Izabel Belloc, 49 anos, funcionária pública e moradora da Capital, presenteou Lisiane com duas obras. Diferentemente da estudante que precisava ir até as bibliotecas para ler, ela conta que cresceu rodeada por livros.
— Minha família sempre teve condições de comprar livros. Eu não frequentava a biblioteca do meu colégio porque tinha obras em casa. Ou seja, minha experiência, como branca, é diferente da vivência da Lisiane, que é negra. E, se a gente não estiver atenta às problemáticas raciais, vai continuar reproduzindo e perpetuando desigualdades — observa Izabel, que ainda ajudou outras quatro pessoas pelo Tinder dos livros.
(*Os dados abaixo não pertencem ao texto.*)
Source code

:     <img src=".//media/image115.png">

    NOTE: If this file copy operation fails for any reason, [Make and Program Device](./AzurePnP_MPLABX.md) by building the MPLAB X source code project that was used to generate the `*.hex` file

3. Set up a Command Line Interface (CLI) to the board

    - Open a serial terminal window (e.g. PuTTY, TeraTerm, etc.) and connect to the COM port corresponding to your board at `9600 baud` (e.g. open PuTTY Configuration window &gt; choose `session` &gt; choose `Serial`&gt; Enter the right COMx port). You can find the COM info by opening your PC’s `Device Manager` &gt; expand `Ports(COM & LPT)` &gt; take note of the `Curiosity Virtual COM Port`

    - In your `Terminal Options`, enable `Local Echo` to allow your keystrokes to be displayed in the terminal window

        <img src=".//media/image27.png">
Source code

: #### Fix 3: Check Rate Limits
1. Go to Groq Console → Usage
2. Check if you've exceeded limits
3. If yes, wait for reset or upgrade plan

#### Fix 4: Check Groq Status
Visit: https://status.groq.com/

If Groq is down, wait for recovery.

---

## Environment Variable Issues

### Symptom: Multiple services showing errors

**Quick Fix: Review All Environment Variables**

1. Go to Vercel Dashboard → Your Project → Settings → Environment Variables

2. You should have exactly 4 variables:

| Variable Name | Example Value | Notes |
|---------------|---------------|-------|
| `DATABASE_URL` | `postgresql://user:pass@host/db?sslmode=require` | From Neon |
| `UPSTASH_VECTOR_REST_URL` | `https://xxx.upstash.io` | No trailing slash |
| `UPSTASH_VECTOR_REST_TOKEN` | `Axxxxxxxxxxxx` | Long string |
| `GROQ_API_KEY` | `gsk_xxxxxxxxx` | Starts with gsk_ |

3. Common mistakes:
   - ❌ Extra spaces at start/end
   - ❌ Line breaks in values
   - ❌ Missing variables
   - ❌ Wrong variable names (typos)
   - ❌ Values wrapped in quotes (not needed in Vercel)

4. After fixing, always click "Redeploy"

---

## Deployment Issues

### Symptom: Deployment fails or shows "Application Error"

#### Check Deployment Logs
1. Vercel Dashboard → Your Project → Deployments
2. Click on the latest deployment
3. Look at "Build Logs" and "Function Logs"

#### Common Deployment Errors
Mais de 500 livros doados em oito meses
Desde que começou a movimentar o envio de obras pelo Brasil, Winnie conseguiu promover a doação de mais de 500 livros. A cantora Maria Rita, o rapper Emicida e o gaúcho Thedy Corrêa, da banda Nenhum de Nós, estão entre os doadores do projeto. Além de fazer a ponte entre as partes interessadas, a doutoranda está coletando obras para a biblioteca comunitária do Quilombo Lemos, localizado no bairro Menino Deus, em Porto Alegre.
Para tentar acelerar a aproximação entre requerentes e doadores e aliviar a agenda, um aplicativo está sendo desenhado. Porém, ela acredita que o grande trunfo da ideia esteja justamente na conexão direta entre pessoas:
— Essa ideia é simples, prática e gera conexão entre as pessoas. E é incrível perceber que um objeto simples, como um livro, torna-se um espaço de acolhimento, um lugar onde se torna possível para as pessoas negras rearticularem as próprias perspectivas sobre a violência sofrida. A escrita inscreve sua própria narrativa como um contraponto e possibilidade de autodefinição dessa população que é historicamente desumanizada — sentencia.